Content revision data
★ ★ ★ ★ ★

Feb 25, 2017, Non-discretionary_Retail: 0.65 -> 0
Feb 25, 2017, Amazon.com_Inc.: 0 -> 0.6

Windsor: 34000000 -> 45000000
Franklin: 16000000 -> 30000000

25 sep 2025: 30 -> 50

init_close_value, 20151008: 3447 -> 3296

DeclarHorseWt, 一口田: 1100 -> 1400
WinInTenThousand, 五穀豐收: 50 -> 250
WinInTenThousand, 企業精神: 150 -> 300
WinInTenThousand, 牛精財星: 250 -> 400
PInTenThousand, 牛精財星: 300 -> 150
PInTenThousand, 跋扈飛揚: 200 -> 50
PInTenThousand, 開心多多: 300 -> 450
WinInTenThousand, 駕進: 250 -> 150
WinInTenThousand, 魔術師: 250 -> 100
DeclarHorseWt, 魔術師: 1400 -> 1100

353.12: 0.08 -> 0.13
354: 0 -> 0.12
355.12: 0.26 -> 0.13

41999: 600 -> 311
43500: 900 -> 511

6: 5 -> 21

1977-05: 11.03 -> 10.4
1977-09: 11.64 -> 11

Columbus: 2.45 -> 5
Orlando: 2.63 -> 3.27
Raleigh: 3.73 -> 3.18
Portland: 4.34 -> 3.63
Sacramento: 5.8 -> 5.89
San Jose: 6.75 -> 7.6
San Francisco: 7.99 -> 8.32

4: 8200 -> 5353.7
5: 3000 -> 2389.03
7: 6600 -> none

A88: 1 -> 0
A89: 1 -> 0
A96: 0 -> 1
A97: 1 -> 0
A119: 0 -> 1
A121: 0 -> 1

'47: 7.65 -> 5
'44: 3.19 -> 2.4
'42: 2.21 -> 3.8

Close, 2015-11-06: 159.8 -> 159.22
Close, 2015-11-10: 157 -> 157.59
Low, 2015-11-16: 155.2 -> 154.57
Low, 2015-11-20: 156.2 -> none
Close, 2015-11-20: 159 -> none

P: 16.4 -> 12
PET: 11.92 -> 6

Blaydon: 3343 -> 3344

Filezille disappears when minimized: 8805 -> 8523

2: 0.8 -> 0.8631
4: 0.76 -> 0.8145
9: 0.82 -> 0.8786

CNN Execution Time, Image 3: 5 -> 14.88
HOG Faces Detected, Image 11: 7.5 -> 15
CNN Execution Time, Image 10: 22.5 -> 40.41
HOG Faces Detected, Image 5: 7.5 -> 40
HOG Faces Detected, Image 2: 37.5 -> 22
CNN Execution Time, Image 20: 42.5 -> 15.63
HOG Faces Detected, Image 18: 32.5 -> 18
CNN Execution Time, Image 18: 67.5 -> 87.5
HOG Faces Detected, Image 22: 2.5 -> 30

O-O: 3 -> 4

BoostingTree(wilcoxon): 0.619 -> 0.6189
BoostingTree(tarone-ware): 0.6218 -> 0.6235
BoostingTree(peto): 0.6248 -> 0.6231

★ ★ ★ ★ ★

* _PROBLEM DESCRIPTION_: Write the entries out again verbatim, every one of them.

* _TASK RESULT_:
Feb 25, 2017, Non-discretionary_Retail: 0.65 -> 0
Feb 25, 2017, Amazon.com_Inc.: 0 -> 0.6

Windsor: 34000000 -> 45000000
Franklin: 16000000 -> 30000000

25 sep 2025: 30 -> 50

init_close_value, 20151008: 3447 -> 3296

DeclarHorseWt, 一口田: 1100 -> 1400
WinInTenThousand, 五穀豐收: 50 -> 250
WinInTenThousand, 企業精神: 150 -> 300
WinInTenThousand, 牛精財星: 250 -> 400
PInTenThousand, 牛精財星: 300 -> 150
PInTenThousand, 跋扈飛揚: 200 -> 50
PInTenThousand, 開心多多: 300 -> 450
WinInTenThousand, 駕進: 250 -> 150
WinInTenThousand, 魔術師: 250 -> 100
DeclarHorseWt, 魔術師: 1400 -> 1100

353.12: 0.08 -> 0.13
354: 0 -> 0.12
355.12: 0.26 -> 0.13

41999: 600 -> 311
43500: 900 -> 511

6: 5 -> 21

1977-05: 11.03 -> 10.4
1977-09: 11.64 -> 11

Columbus: 2.45 -> 5
Orlando: 2.63 -> 3.27
Raleigh: 3.73 -> 3.18
Portland: 4.34 -> 3.63
Sacramento: 5.8 -> 5.89
San Jose: 6.75 -> 7.6
San Francisco: 7.99 -> 8.32

4: 8200 -> 5353.7
5: 3000 -> 2389.03
7: 6600 -> none

A88: 1 -> 0
A89: 1 -> 0
A96: 0 -> 1
A97: 1 -> 0
A119: 0 -> 1
A121: 0 -> 1

'47: 7.65 -> 5
'44: 3.19 -> 2.4
'42: 2.21 -> 3.8

Close, 2015-11-06: 159.8 -> 159.22
Close, 2015-11-10: 157 -> 157.59
Low, 2015-11-16: 155.2 -> 154.57
Low, 2015-11-20: 156.2 -> none
Close, 2015-11-20: 159 -> none

P: 16.4 -> 12
PET: 11.92 -> 6

Blaydon: 3343 -> 3344

Filezille disappears when minimized: 8805 -> 8523

2: 0.8 -> 0.8631
4: 0.76 -> 0.8145
9: 0.82 -> 0.8786

CNN Execution Time, Image 3: 5 -> 14.88
HOG Faces Detected, Image 11: 7.5 -> 15
CNN Execution Time, Image 10: 22.5 -> 40.41
HOG Faces Detected, Image 5: 7.5 -> 40
HOG Faces Detected, Image 2: 37.5 -> 22
CNN Execution Time, Image 20: 42.5 -> 15.63
HOG Faces Detected, Image 18: 32.5 -> 18
CNN Execution Time, Image 18: 67.5 -> 87.5
HOG Faces Detected, Image 22: 2.5 -> 30

O-O: 3 -> 4

BoostingTree(wilcoxon): 0.619 -> 0.6189
BoostingTree(tarone-ware): 0.6218 -> 0.6235
BoostingTree(peto): 0.6248 -> 0.6231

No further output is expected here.